The Second Vatican Council's Dogmatic Constitution on Divine Revelation, Dei verbum, states that we hear this Word “in the sacred books, [where] the Father who is in heaven meets His children with great love and speaks with them” (DV 25).
When we hear the voice of God, our life can change. Yet, amidst all the noise of the world, how do we hear?
Over the centuries the Church has cultivated a discipline of listening to the Lord’s Voice that she calls, Lectio Divina or “Divine Reading.” While there are many approaches to Lectio Divina, I’ll walk you through a way of practicing this art of listening. Let’s start…with stopping.
Stop. Quiet yourself. An important conversation is about to happen — so, get ready to listen!
Next, take up a short passage from one of the Gospels, perhaps the one that the Church hears at daily Mass. This is the reading of the text – Lectio-Reading – Take it in. Receive what God has to say:
Read through it—once, twice, maybe three times. Ask yourself, what’s happening? What is Jesus saying? How do people respond? Think about it. Ponder.
Read it again. If you’ve read the Gospels at all, you know that Jesus’ presence provokes a response. Is there a word or phrase or aspect that pokes you?
Step II is meditation, meditating on what struck you. Just as when someone asks, “How are you?” and you implicitly ask yourself, “How am I?” What part of your heart did God poke? Take some time to ponder the word or phrase that struck you:
What does this word or phrase provoke in me? Why does that particular thing strike me? What feelings does this word or phrase provoke in me? What’s happening in my life right now that this word/phrase is standing out for me? Does it bother me? intrigue me? scare me? Why does it scare me? What about it scares me?2
Step III is Oratio, which means speaking to the Lord about what struck me:
This is the point in the conversation where I respond. Speak to the Lord about what His word or phrase provoked in me? As the Catholic philosopher, Peter Kreeft, puts it, someone else’s “words may be more beautiful, but…God wants your own words most of all because they are your own; they come from your heart....”3
Step IV is Contemplatio, contemplation – simply being with the Lord:
The aim of any conversation is mutual understanding, but the goal of this kind of prayerful conversation is communion. We heard the Lord’s Voice. We let His Word into our heart. We spoke our heart back to Him.
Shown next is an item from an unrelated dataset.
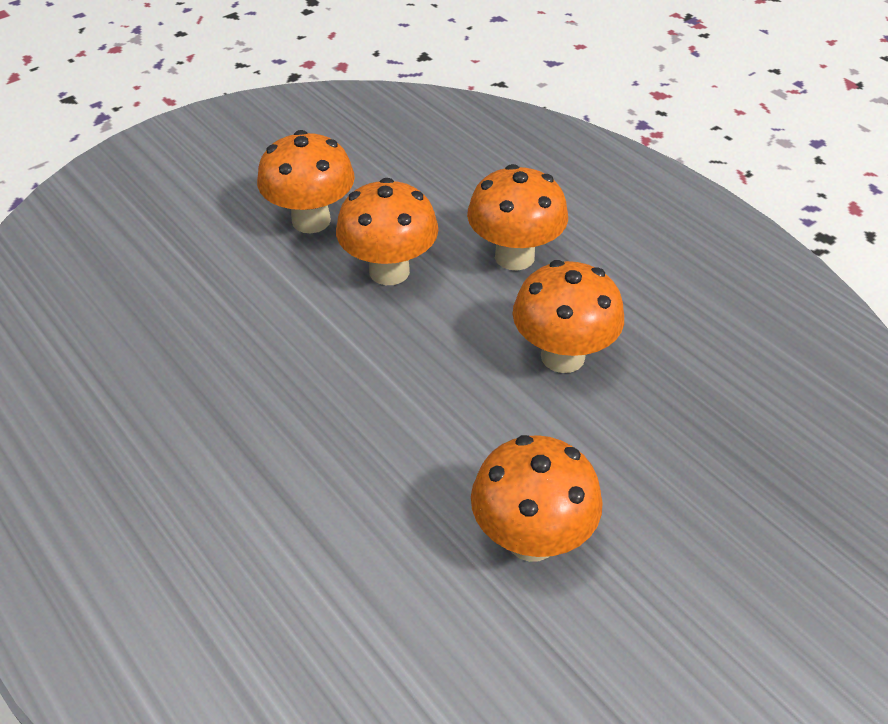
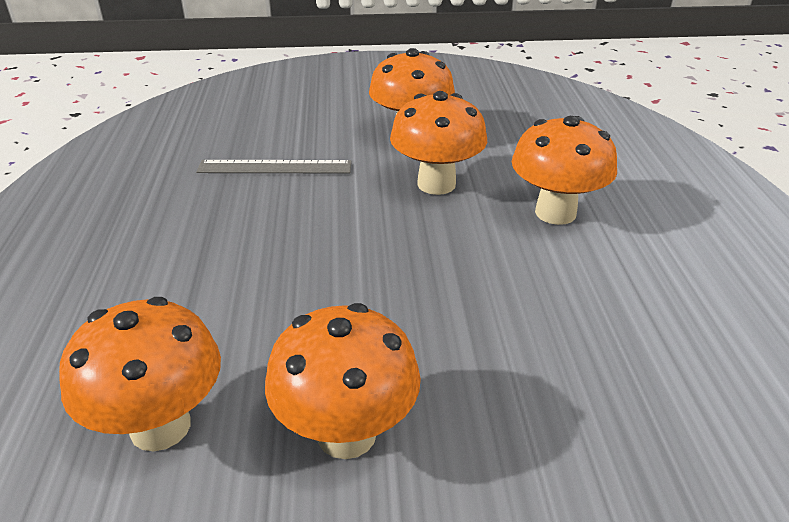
camera: 35 degrees right, 10 degrees down
(213, 322) = (275, 167): none -> grey ruler
(562, 356) = (528, 301): orange mushroom -> orange mushroom (160, 426)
And now we spend time dwelling in communion. The whole point of this time is to be with the Lord. That’s it.
Hence: This week’s challenge is to spend at least fifteen minutes each day praying the basic path of Lectio Divina that so many saints have trod. May God bless you all, in the name of the Father and of the Son and of the Holy Spirit.
Yours in Christ,
+ Earl Boyea
Bishop of Lansing
1 English Standard Version – Catholic Edition (Denver: The Augustine Institute, 2019), Mk 4:39–41.
2 Francis, Evangelii Gaudium, Apostolic Exhortation (Vatican City: Libreria Editrice Vaticana, 2013), no. 153.
3 Peter Kreeft, Prayer for Beginners (San Francisco: Ignatius Press, 2000), 30.